Le bac sur l'Oleï – grand radeau en rondins noircis – effectuait en été la navette, trois fois par jour. La rive gauche, c'étaient nous, Svetlaïa, l'Est. La rive droite, Nerloug avec ses maisons en briques et le cinéma L'Octobre rouge. Bref, la ville plus ou moins civilisée, antichambre de l'Occident…
Les occupants du bac, pour la plupart, revenaient de la ville. Dans leurs filets s'entassaient des paquets en papier avec des victuailles introuvables dans le village.
Le passeur manchot, Verbine, empoigna une grande palette en bois avec une fente spéciale et se mit à tirer sur le câble d'acier en le coinçant adroitement. Le câble passant par les anneaux en fer sur la rampe du bac nous guidait vers la rive opposée. Samouraï prit la palette de réserve pour aider le passeur.
J'étais assis sur les planches qui recouvraient le radeau, j'écoutais le doux clapotis de l'eau, et, distraitement, je regardais le village s'approcher, avec ses isbas basses entourées de jardins, le lacis des sentiers et des haies, la fumée bleue qui sortait d'une cheminée.
Le soleil se couchait au-dessus de la rive droite, du côté de la ville, du lointain Baïkal, du côté de l'Occident. Et notre village était tout inondé par sa lumière cuivrée.
Quand nous fûmes au milieu de la rivière, Outkine me poussa du coude en m'indiquant quelque chose au loin d'un mouvement brusque du menton.
Je suivis son regard. Sur la rive où nous allions accoster, je vis une silhouette féminine. Je la reconnus facilement. Une femme se tenait au bord de l'eau et, la main en visière, elle regardait le bac qui glissait lentement dans la coulée orange du soleil bas.

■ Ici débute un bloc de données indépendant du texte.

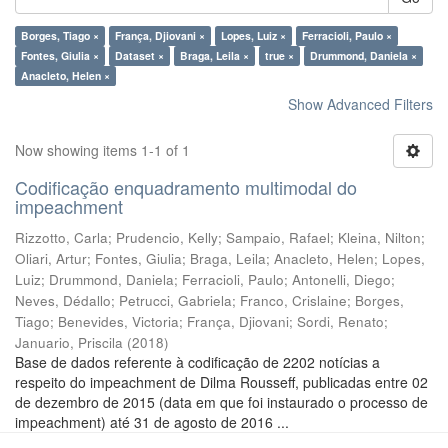
Borges, Tiago ×
França, Djiovani ×
Lopes, Luiz ×
Ferracioli, Paulo ×
Fontes, Giulia ×
Dataset ×
Braga, Leila ×
true ×
Drummond, Daniela ×
Anacleto, Helen ×
Show Advanced Filters
Now showing items 1-1 of 1
Codificação enquadramento multimodal do
impeachment
Rizzotto, Carla
;
Prudencio, Kelly
;
Sampaio, Rafael
;
Kleina, Nilton
;
Oliari, Artur
;
Fontes, Giulia
;
Braga, Leila
;
Anacleto, Helen
;
Lopes,
Luiz
;
Drummond, Daniela
;
Ferracioli, Paulo
;
Antonelli, Diego
;
Neves, Dédallo
;
Petrucci, Gabriela
;
Franco, Crislaine
;
Borges,
Tiago
;
Benevides, Victoria
;
França, Djiovani
;
Sordi, Renato
;
Januario, Priscila
(
2018
)
Base de dados referente à codificação de 2202 notícias a
respeito do impeachment de Dilma Rousseff, publicadas entre 02
de dezembro de 2015 (data em que foi instaurado o processo de
impeachment) até 31 de agosto de 2016 ...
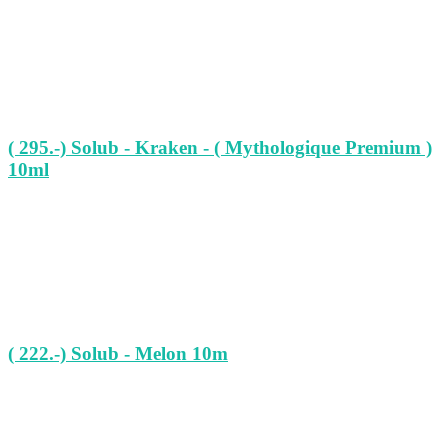
( 295.-) Solub - Kraken - ( Mythologique Premium )
10ml
( 222.-) Solub - Melon 10m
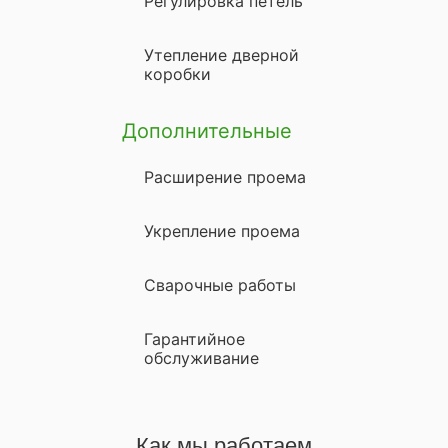
Регулировка петель
Утепление дверной
коробки
Дополнительные
Расширение проема
Укрепление проема
Сварочные работы
Гарантийное
обслуживание
Как мы работаем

C'était Véra. Elle vivait dans une petite isba à la sortie du village. Tout le monde la disait folle. Nous savions qu'elle resterait comme ça jusqu'à ce que tous les passagers soient descendus sur la berge et soient remontés vers le village. Alors, elle s'approcherait du passeur et lui poserait une question à voix basse. Personne ne savait ni ce qu'elle disait, ni ce que Verbine lui répondait.
Depuis des années et des années, elle descendait sur la rive et attendait quelqu'un qui ne pouvait venir qu'en été, que le soir, que dans la lenteur somnambulique de ce vieux bac noirci par le temps. Elle regardait, sûre de pouvoir distinguer, un jour, dans la foule endimanchée, son visage…
Quand le bac fut tout près du bord, Samouraï abandonna sa palette et vint nous rejoindre. Comme nous, il regarda la femme qui attendait l'arrivée du bac.